DATA PROVIDED —
↓

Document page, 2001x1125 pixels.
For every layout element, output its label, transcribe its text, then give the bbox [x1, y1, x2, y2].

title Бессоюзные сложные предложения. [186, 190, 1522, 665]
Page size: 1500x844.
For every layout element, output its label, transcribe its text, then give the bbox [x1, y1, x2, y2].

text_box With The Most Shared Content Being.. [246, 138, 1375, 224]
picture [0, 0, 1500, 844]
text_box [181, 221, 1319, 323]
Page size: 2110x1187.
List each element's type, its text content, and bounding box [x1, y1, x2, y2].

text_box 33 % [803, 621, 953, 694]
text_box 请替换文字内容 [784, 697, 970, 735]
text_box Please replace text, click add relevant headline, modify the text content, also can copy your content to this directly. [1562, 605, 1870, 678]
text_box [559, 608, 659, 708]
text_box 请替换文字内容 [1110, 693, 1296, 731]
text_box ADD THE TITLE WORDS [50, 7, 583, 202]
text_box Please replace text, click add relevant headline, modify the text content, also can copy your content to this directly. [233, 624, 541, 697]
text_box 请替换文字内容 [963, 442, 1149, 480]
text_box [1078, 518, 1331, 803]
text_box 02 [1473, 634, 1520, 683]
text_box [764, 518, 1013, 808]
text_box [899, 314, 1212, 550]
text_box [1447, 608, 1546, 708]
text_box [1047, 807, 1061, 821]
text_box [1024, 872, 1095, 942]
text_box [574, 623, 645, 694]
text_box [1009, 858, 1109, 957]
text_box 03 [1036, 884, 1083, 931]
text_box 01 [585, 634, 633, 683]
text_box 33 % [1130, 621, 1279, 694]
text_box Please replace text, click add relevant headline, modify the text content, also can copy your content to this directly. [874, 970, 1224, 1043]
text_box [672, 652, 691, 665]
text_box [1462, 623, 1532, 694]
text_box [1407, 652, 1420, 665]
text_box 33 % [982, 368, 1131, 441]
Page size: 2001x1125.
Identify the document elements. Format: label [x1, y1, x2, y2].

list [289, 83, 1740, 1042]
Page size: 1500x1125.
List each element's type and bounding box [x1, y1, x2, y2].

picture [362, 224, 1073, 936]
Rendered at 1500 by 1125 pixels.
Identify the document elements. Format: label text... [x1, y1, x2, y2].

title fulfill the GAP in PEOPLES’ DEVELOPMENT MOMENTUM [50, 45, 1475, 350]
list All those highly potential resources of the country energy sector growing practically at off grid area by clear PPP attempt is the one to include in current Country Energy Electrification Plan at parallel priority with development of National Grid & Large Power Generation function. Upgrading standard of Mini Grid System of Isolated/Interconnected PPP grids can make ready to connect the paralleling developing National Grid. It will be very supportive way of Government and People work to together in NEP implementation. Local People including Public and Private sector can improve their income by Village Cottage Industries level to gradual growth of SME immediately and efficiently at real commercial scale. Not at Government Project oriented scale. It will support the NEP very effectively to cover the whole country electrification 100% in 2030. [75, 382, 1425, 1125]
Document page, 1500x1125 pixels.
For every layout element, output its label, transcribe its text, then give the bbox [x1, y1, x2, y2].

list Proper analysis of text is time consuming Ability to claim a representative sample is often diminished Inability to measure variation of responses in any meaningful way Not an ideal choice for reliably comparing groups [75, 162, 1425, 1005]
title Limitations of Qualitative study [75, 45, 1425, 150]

↑

Find each line in the material above that carries the string "pixels", and copy it.

Document page, 2001x1125 pixels.
Rendered at 1500 by 1125 pixels.
Document page, 1500x1125 pixels.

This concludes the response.